--- Exercise goal ---
Using the material below, work out how many lines contain the word "down". Reply with the number and nothing more.

--- Data shown ---

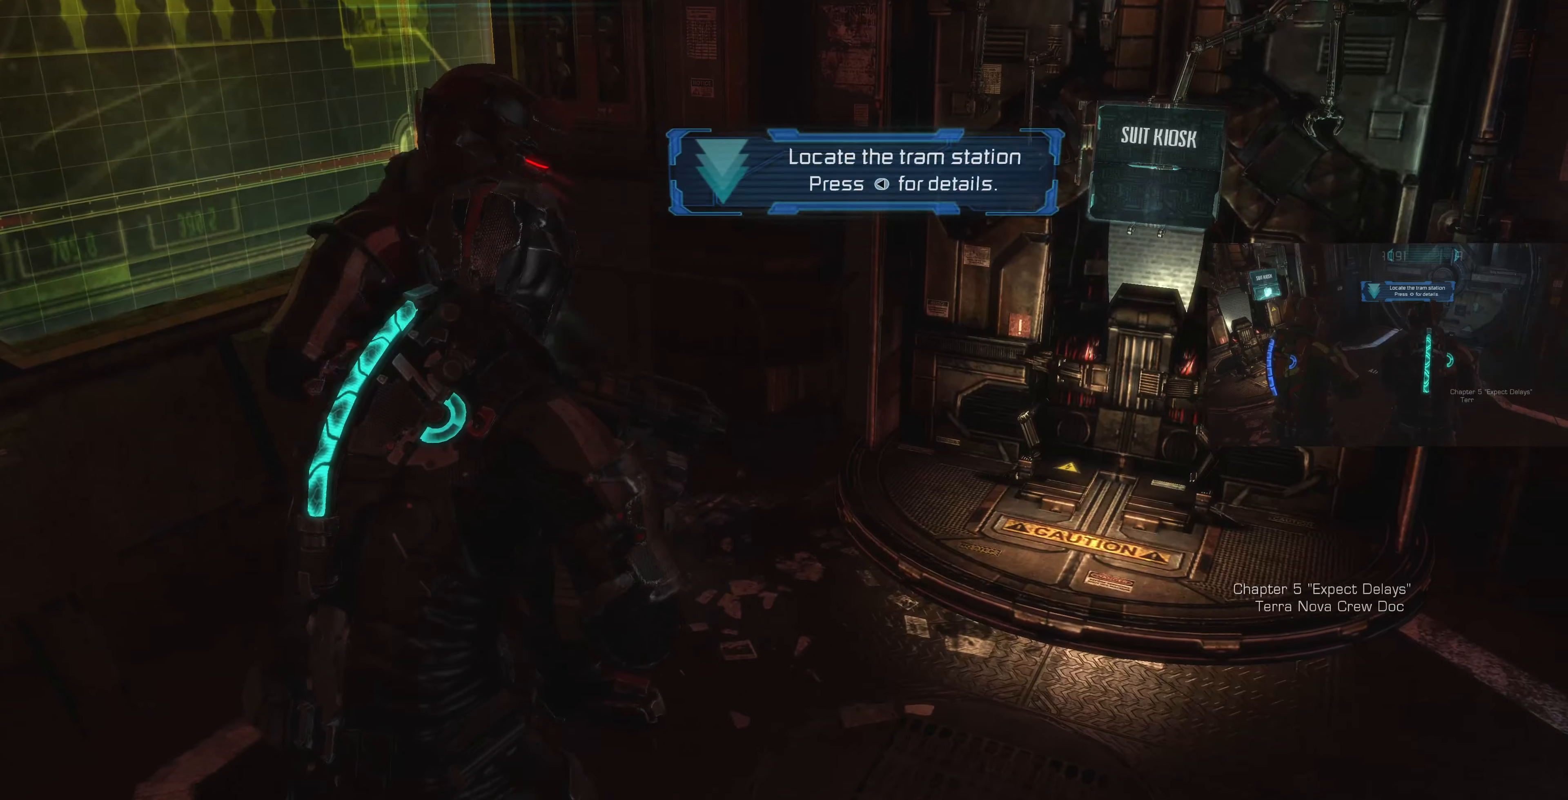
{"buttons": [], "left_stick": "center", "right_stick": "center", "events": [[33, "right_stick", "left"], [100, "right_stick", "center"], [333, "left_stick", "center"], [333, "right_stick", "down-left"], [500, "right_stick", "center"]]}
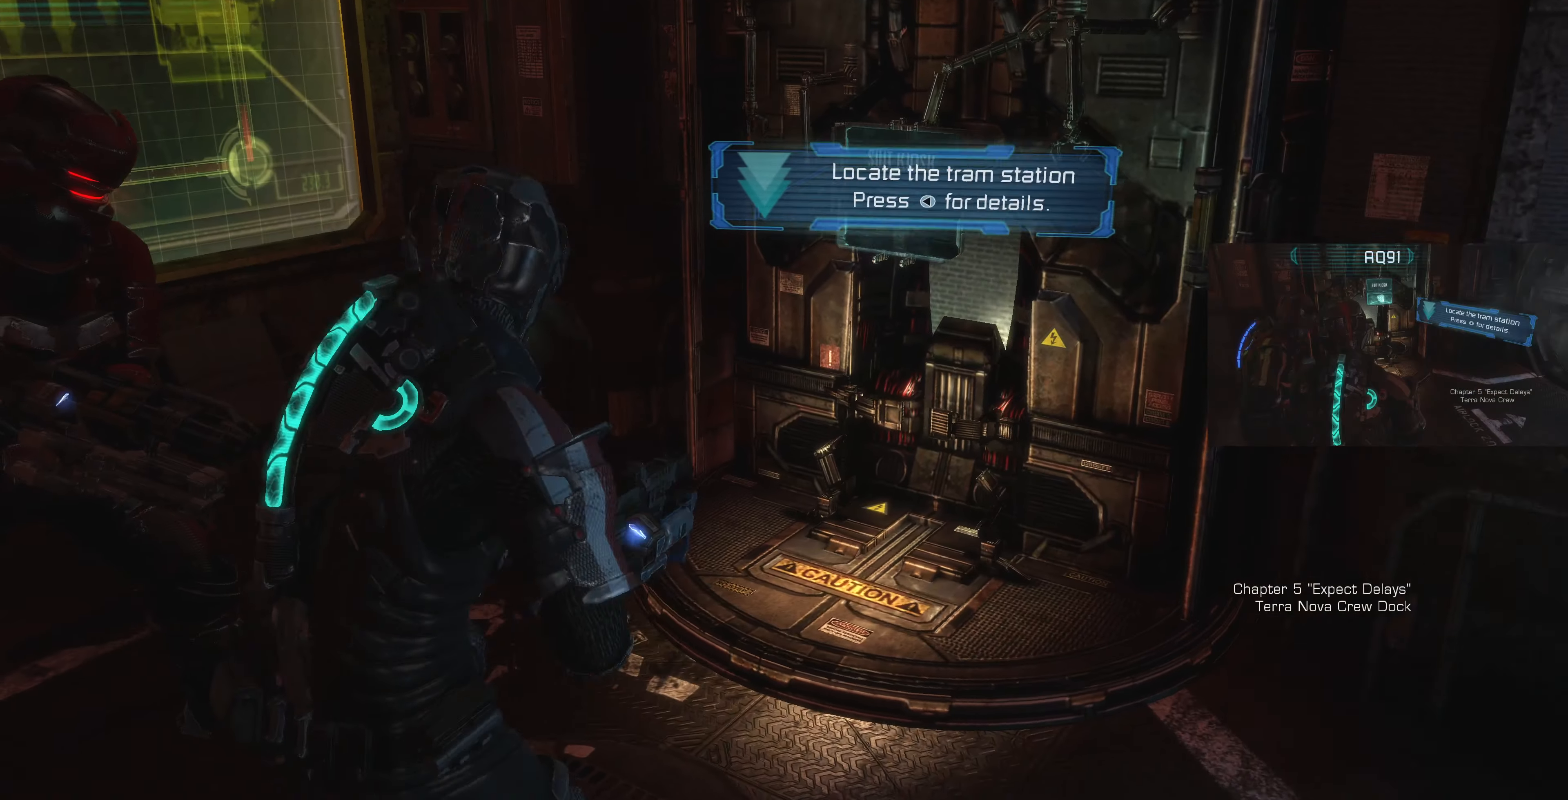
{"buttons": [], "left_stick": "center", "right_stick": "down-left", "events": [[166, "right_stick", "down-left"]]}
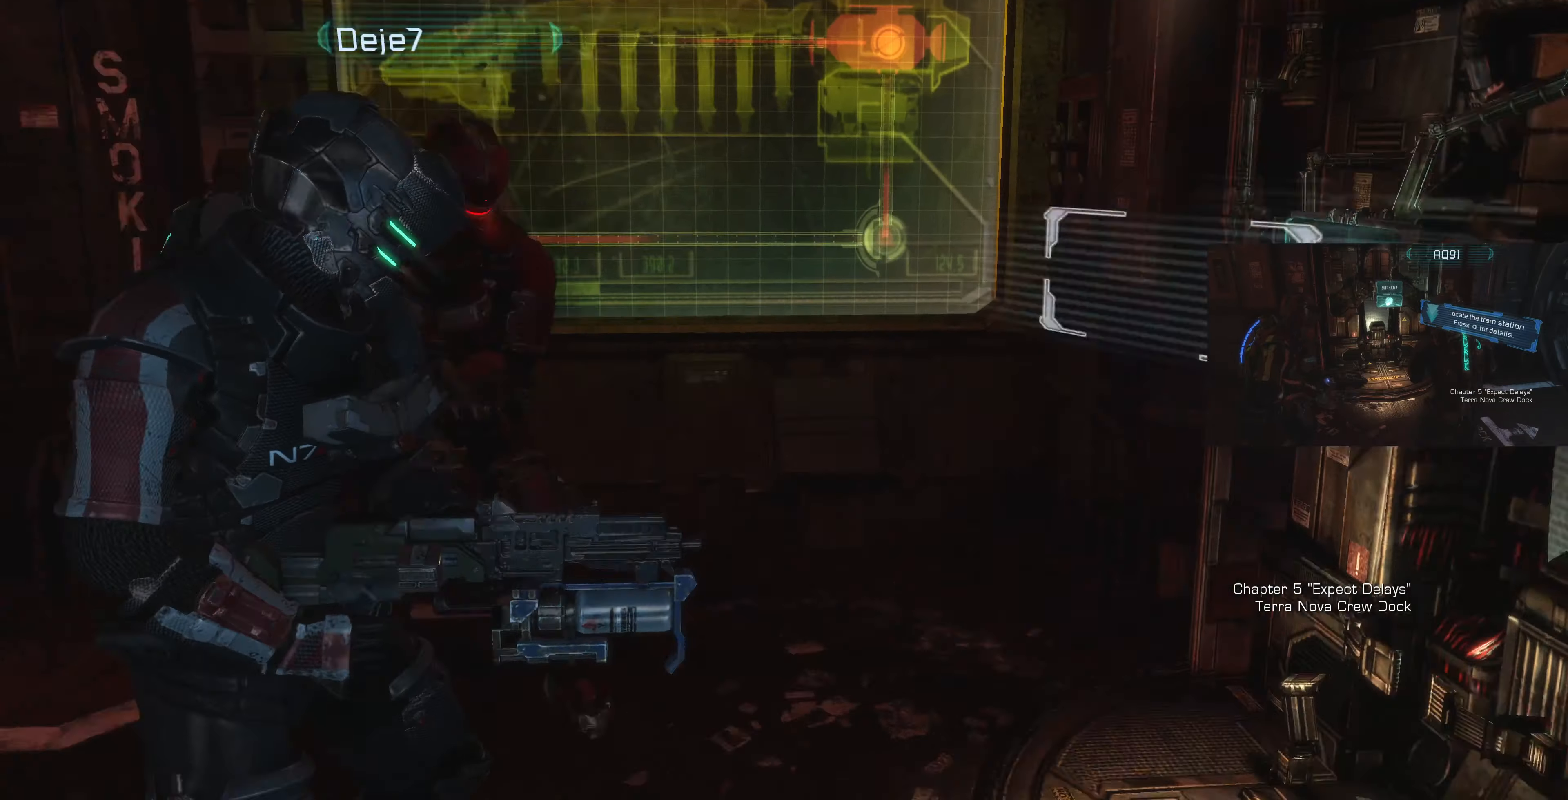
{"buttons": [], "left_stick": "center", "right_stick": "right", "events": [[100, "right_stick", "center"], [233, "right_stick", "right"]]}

--- Task response ---
2